DOT affirms commitment to replace the Don Holt

On the heels of the devastating collapse of the Francis Scott Key bridge in Baltimore that killed six people in March, the South Carolina Department of Transportation affirmed its plans to replace the aging Don Holt Bridge spanning across the Cooper River with a wider and taller structure. 
The replacement bridge, between North Charleston and Daniel Island, is projected to have a clearance of 186 feet above the water, allowing bigger ships to travel in and out of the North Charleston terminal.
The current bridge, built in 1992, stands 155 feet above water and limits the passage of cargo vessels to those ships holding 8,000, 20-foot containers or less. 
Yet, more modern ships can carry twice as much.
“Modernizing the terminal, raising the Don Holt Bridge, deepening the Cooper River, and purchasing the former WestRock property are all critical components that will yield a state-of-the-art North Charleston Terminal,” State Ports Authority President Barbara Melvin said in a March 19 announcement.
The State Ports Authority recently announced the purchase of the WestRock paper mill in North Charleston to support its expansion of the nearby terminal, and raising a replacement bridge would further enhance the ports’ ability to attract bigger cargo ships. 
The roughly $4 billion plan to replace the Don Holt is part of a bigger $8 billion dollar project called the I-526 Lowcountry Corridor that would see a massive overhaul to the 23-mile connection of roads and bridges linking West Ashley to Mount Pleasant. 
“The project is currently in the very early stages,” said Kelly Moore, DOT’s public engagement director. “We expect the next steps, including a major public involvement initiative, to begin in the 2030s.
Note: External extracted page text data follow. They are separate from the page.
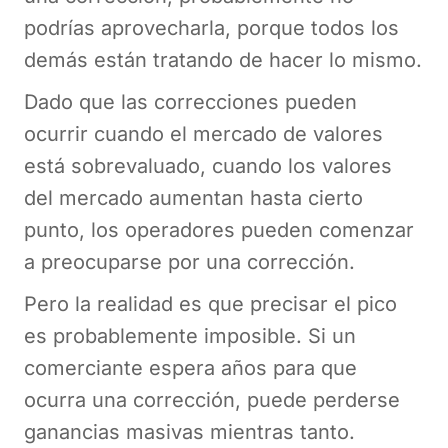
podrías aprovecharla, porque todos los
demás están tratando de hacer lo mismo.
Dado que las correcciones pueden
ocurrir cuando el mercado de valores
está sobrevaluado, cuando los valores
del mercado aumentan hasta cierto
punto, los operadores pueden comenzar
a preocuparse por una corrección.
Pero la realidad es que precisar el pico
es probablemente imposible. Si un
comerciante espera años para que
ocurra una corrección, puede perderse
ganancias masivas mientras tanto.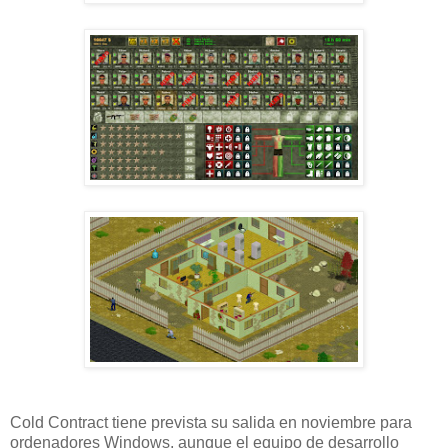
Cold Contract tiene prevista su salida en noviembre para
ordenadores Windows, aunque el equipo de desarrollo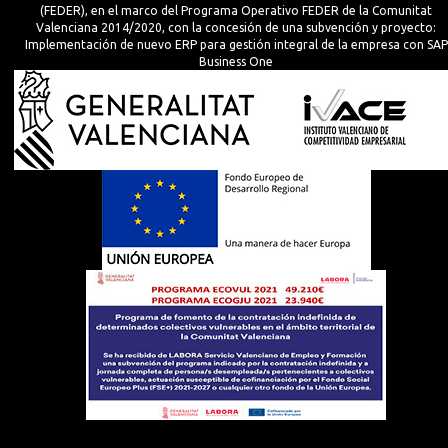
(FEDER), en el marco del Programa Operativo FEDER de la Comunitat
Valenciana 2014/2020, con la concesión de una subvención y proyecto:
Implementación de nuevo ERP para gestión integral de la empresa con SAP
Business One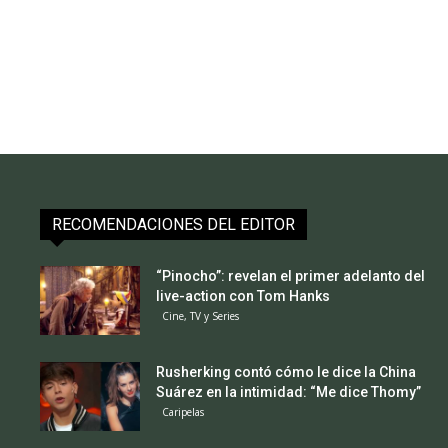
RECOMENDACIONES DEL EDITOR
“Pinocho”: revelan el primer adelanto del
live-action con Tom Hanks
Cine, TV y Series
Rusherking contó cómo le dice la China
Suárez en la intimidad: “Me dice Thomy”
Caripelas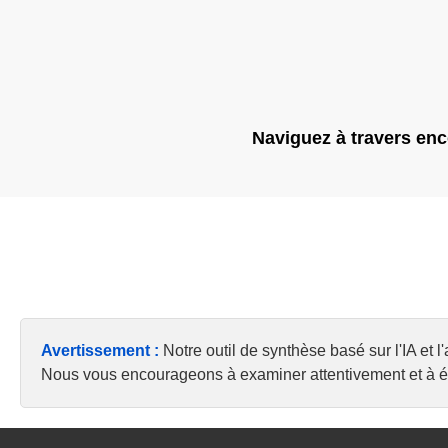
Naviguez à travers enco
Avertissement :
Notre outil de synthèse basé sur l'IA et 
Nous vous encourageons à examiner attentivement et à éva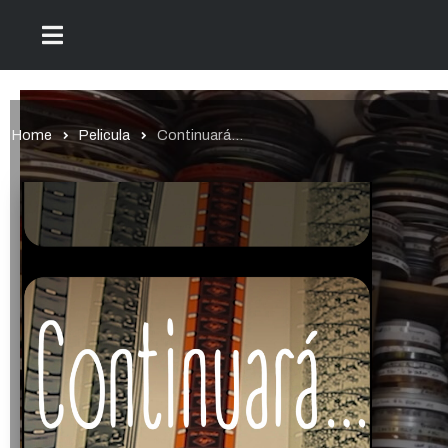
Home
Pelicula
Continuará…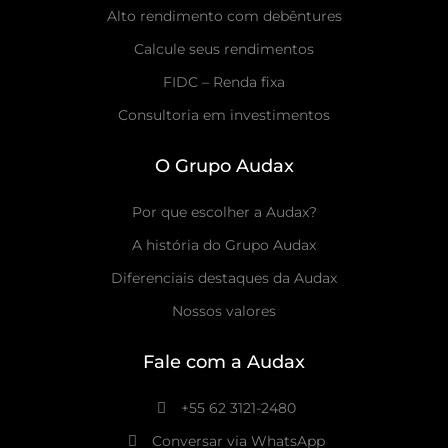
Alto rendimento com debêntures
Calcule seus rendimentos
FIDC – Renda fixa
Consultoria em investimentos
O Grupo Audax
Por que escolher a Audax?
A história do Grupo Audax
Diferenciais destaques da Audax
Nossos valores
Fale com a Audax
+55 62 3121-2480
Conversar via WhatsApp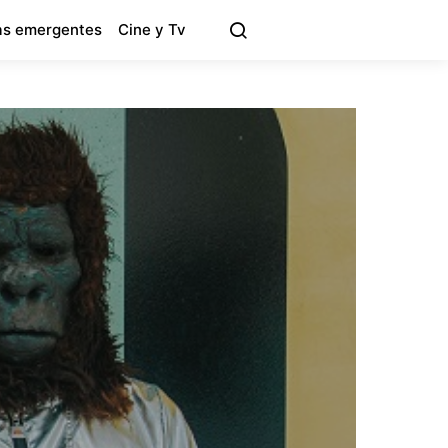
s emergentes
Cine y Tv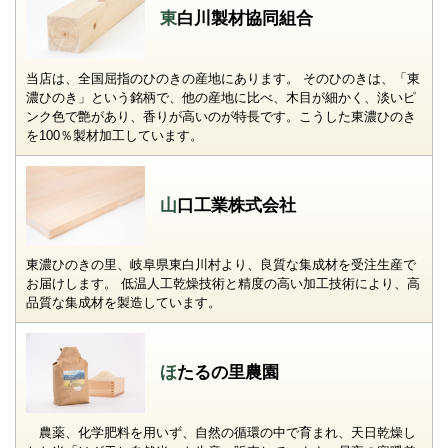
東白川製材協同組合
当店は、全国屈指のひのきの産地にあります。 そのひのきは、「東
濃ひのき」という銘柄で、他の産地に比べ、木目が細かく、淡いピ
ンク色で艶があり、香りが高いのが特長です。こうした東濃ひのき
を100％製材加工しています。
山口工業株式会社
東濃ひのきの里、岐阜県東白川村より、良質な集成材を受注生産で
お届けします。 低温人工乾燥技術と精度の高い加工技術により、高
品質な集成材を製造しています。
ほたるの里農園
農薬、化学肥料を用いず、自然の循環の中で育まれ、天日乾燥し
After the next phase begins, we expect to have a better construction timeline to share.”
With reviews and permitting estimated to start sometime in the next decade, many questions regarding the actual cost, who will pay for it, and the design plans of the bridge are still undecided, according to Moore.
Moore emphasized that at this early stage, it’s premature to finalize maintenance plans outlining how roads will look during the interim period leading up to construction.
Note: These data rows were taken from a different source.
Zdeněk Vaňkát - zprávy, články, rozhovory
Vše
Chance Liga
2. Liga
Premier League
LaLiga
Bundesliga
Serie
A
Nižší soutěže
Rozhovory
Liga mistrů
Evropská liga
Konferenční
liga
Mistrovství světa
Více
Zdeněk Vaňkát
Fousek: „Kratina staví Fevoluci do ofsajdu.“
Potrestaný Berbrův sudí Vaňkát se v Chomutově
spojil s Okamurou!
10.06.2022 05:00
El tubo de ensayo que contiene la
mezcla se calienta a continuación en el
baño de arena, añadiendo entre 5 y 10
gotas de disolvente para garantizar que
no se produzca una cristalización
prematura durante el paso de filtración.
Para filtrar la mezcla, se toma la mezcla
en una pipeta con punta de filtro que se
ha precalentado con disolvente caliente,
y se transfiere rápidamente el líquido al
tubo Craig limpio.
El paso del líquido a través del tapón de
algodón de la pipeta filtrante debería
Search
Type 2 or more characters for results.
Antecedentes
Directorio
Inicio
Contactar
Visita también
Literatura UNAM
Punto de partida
But transportation officials, at this point, do have nine potential design options in the running, including one early plan that would have one bridge with eight travel lanes and a bike and pedestrian path, and another option proposing two separate four-lane bridges.
In an effort to expand the lanes and accommodate Charleston’s growing traffic, the new bridge could be much like the Ravenel Bridge, with enhanced safety measures put in place.
SCDOT public information officer Hannah Robinson reassured Charleston drivers that the Ravenel Bridge has an “elaborate system” of protection and that it was designed to withstand a high level of impact, including the loss of cables.
According to Robinson, the existing Don Holt Bridge already has protective measures that surround the bridge, designed for the type of cargo traffic that travels through the channel.
“We would expect that as we move to replace the Don Holt in the near future, we would adopt similar safety measures to what is in place on the Ravenel,” she said. “We anticipate this [new bridge] will be a larger, higher structure that will be in alignment with Ravenel and support the continued growth of our port.”